Le prix Nobel attribué au dissident chinois Liu Xiaobo est un pavé jeté dans la mare des relations internationales. Face à une Chine devenue cette année la deuxième puissance économique mondiale, qui n'hésite pas à montrer du muscle militaire dans son environnement régional, et se trouve placée au coeur de la bataille sur les taux de change, les Occidentaux pouvaient être sûrs que leurs réactions seraient auscultées mot à mot par les autorités de Pékin.
Barack Obama (prix Nobel de la paix en 2009) a dosé son message. Le président américain, vendredi 8 octobre, a appelé " le gouvernement chinois à libérer le plus vite possible M. Liu ", qu'il décrit comme " un courageux défenseur des valeurs universelles à travers des moyens non violents ". Ce prix, a ajouté le président américain, " nous rappelle que la réforme politique n'a pas suivi au même rythme " que les réformes économiques, " spectaculaires ces trentes dernières années en Chine ".
Insistant plus sur les valeurs, la secrétaire d'Etat, Hillary Clinton, a demandé " instamment à la Chine de respecter ses obligations internationales vis-à-vis des droits de l'homme " et appelé à une " libération immédiate " du dissident.

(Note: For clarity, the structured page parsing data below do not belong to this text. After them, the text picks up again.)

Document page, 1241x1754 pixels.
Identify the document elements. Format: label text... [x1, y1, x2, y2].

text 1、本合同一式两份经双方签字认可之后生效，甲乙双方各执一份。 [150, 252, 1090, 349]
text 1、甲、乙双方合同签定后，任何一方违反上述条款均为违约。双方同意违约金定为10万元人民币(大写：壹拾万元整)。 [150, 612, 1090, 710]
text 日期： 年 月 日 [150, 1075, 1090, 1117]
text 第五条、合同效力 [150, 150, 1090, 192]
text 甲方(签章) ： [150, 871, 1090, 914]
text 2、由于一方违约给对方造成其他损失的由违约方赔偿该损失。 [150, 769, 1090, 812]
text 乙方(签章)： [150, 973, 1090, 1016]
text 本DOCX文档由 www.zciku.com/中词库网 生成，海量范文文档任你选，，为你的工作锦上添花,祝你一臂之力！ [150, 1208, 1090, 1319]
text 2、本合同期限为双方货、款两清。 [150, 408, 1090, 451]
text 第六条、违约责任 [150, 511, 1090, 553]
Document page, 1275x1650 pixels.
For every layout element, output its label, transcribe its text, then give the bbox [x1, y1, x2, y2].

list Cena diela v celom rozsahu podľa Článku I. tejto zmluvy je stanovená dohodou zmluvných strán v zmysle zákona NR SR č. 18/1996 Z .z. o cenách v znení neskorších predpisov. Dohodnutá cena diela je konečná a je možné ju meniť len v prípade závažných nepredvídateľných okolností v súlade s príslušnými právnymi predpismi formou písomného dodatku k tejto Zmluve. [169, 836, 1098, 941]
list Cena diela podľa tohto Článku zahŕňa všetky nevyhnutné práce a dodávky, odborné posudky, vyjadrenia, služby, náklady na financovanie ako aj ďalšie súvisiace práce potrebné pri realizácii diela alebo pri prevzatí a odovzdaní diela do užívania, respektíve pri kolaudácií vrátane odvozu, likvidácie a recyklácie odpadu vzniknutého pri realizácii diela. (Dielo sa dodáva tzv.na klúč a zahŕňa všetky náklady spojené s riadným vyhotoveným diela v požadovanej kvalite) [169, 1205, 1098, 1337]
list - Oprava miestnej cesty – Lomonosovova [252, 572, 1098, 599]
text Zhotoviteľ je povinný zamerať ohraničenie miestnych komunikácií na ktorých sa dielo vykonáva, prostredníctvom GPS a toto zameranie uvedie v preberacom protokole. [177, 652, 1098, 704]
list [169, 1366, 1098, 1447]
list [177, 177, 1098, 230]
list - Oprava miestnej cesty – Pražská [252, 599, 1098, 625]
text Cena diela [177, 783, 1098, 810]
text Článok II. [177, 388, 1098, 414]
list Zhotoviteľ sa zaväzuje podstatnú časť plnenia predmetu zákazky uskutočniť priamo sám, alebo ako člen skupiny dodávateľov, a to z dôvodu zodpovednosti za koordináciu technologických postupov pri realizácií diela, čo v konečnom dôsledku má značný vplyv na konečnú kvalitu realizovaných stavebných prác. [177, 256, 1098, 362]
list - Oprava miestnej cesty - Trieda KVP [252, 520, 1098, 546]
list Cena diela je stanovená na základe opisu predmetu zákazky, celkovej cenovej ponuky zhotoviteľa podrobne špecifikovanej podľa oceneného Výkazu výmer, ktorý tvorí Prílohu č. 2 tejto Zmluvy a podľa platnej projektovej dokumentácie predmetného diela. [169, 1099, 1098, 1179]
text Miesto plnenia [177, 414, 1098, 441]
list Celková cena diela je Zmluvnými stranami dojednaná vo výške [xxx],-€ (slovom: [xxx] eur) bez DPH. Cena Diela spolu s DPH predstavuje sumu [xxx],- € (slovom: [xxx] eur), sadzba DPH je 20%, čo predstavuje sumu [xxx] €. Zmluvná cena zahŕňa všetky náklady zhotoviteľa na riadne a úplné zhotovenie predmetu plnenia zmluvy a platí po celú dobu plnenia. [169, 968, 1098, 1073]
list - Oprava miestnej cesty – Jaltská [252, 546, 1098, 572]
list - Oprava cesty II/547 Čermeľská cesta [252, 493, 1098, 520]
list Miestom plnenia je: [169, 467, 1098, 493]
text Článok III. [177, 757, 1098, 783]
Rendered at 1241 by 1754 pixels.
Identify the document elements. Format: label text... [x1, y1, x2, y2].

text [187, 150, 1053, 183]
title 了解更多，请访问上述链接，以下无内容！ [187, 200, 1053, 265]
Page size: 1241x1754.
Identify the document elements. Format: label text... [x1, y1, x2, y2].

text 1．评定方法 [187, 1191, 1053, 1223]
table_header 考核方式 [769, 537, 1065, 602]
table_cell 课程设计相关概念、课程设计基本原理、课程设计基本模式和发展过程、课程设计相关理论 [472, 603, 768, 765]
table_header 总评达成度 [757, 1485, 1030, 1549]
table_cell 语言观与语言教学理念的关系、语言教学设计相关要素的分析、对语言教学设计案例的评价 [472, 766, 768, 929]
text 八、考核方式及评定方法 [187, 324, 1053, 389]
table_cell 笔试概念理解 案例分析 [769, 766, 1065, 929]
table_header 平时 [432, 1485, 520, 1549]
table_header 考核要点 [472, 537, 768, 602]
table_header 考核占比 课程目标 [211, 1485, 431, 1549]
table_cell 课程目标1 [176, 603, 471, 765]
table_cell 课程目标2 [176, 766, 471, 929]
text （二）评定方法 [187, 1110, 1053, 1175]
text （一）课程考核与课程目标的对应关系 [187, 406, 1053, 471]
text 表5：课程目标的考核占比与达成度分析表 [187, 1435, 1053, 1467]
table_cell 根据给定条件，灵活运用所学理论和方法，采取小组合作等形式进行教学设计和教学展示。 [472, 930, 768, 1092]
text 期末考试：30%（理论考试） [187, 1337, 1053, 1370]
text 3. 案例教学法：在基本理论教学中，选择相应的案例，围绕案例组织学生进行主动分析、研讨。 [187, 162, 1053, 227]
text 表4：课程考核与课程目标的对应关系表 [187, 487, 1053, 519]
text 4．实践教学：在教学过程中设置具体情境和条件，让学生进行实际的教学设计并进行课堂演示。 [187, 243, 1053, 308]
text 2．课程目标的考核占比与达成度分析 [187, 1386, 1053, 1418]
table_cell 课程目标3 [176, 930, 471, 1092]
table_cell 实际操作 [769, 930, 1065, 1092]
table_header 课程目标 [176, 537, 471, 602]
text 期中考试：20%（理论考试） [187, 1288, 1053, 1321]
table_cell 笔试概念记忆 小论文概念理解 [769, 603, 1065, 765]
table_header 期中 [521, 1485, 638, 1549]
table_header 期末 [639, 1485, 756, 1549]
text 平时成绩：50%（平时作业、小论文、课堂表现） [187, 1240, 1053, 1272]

Côté européen, la prudence de la France était manifeste. L'Elysée a gardé le silence. Nicolas Sarkozy doit recevoir, début novembre, à l'approche de la présidence française du G20, son homologue chinois, Hu Jintao. Une déclaration du ministre des affaires étrangères, Bernard Kouchner, diffusée vendredi, évite de mentionner la situation intérieure en Chine. Le prix Nobel à Liu Xiaobo " incarne la défense des droits de l'homme partout dans le monde ", dit le texte, ajoutant que la France, " comme l'Union européenne ", avait déjà appelé à la libération de l'opposant. Paris " réitère cet appel ".
Conférence de presse annulée
Les relations entre M. Sarkozy et le pouvoir chinois avaient connu de fortes turbulences en 2008 à propos du Tibet. Cette querelle n'avait pu commencer à être soldée que lorsque Paris s'était engagé, dans un communiqué commun avec Pékin, en avril 2009, à respecter " un principe de non-ingérence " dans les affaires intérieures chinoises. En vue du G20, l'Elysée cherche aujourd'hui à rallier Pékin à son idée de refonte de " l'ordre financier international ". Les officiels français poursuivent par ailleurs des discussions sur le nucléaire (projet de vente d'une usine de retraitement à la Chine).
Pour l'ensemble des Européens, l'annonce du prix Nobel est tombée à un moment particulièrement délicat, alors que se tenait cette semaine à Bruxelles un sommet des principaux pays d'Europe et d'Asie (ASEM). Les Européens ont accentué la pression sur Pékin pour une appréciation du yuan. Vendredi, quelques heures après l'annonce du prix Nobel, Wen Jiabao, le premier ministre chinois, a annulé une conférence de presse prévue pour clôturer ce sommet. Selon un responsable européen anonyme, les officiels chinois refusaient la présence dans la salle de journalistes chinois indépendants.
Plus tôt dans la journée, le président de la Commission européenne, José Manuel Barroso, avait salué le choix du Comité Nobel, mais sans appeler à la libération de Liu Xiaobo. A Berlin, le gouvernement avait indiqué " souhaiter qu'il soit bientôt libéré ".
Pékin a multiplié par le passé les pressions sur les Européens pour qu'ils se gardent de s'exprimer sur les droits de l'homme en Chine, mettant souvent dans la balance des contrats commerciaux. La Norvège, pays du prix Nobel, a indiqué vendredi qu'elle espérait boucler un accord de libre-échange avec Pékin.